Over many years of growing their own food, the Haighs have found that sowing organic seed is best – “it just grows”, whereas the commercially produced seed is often a hit and miss affair. Now much of their saved seed has acclimatised to the misty Midlands – even tomatoes, after seven years of growing and adapting, are doing well. Regular doses of Chamomile tea and a thick mulch of comfrey leaves appears to be just what tomatoes like.
Sal believes that food security is the most incredible knowledge for children to possess. She and son Jo, spend time in the garden everyday – it is their favourite activity – and their garden keeps expanding, spilling onto the pavement now too. “We always have excess and food to share.”
They recently bought some ‘Negre’ chickens who are supposed to produce blue eggs – Jo is waiting patiently for this to happen!
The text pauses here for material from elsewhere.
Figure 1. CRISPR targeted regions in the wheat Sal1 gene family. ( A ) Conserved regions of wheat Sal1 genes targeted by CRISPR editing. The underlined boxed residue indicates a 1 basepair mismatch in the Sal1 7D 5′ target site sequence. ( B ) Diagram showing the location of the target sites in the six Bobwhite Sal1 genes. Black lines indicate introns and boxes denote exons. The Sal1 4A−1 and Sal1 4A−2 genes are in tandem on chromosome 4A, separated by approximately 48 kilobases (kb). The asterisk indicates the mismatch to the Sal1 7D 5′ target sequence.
Mini horses, Sam and Patchouli convert the paddock beside their home into manure which is turned into compost. “What is growing on the soil is just what that soil needs – so the weeds and grasses the horses eat, are the right food for the soil when we add it back as compost.” says Mick.
In the Café, they find inspiration for the dishes each morning by wandering amongst the veggie beds. Intuitive cooks – they don’t use recipes but believe that food growing in the same season is naturally complimentary and produce some creative and exceptionally tasty meals for their popular lunchtime buffet.
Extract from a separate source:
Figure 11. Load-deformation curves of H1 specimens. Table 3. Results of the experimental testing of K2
The atmosphere is relaxing – one feels as if you have just popped home and grabbed a plate of something which looks great and tastes delicious. “We love seeing city kids tucking into salads and soups and really enjoying it” they say.
Café Bloom has become a de rigueur stop for many urbanites travelling past and of course, is an absolute favourite with locals. The homemade bread, herb pestos and fresh farm eggs are gone as soon as they are unpacked.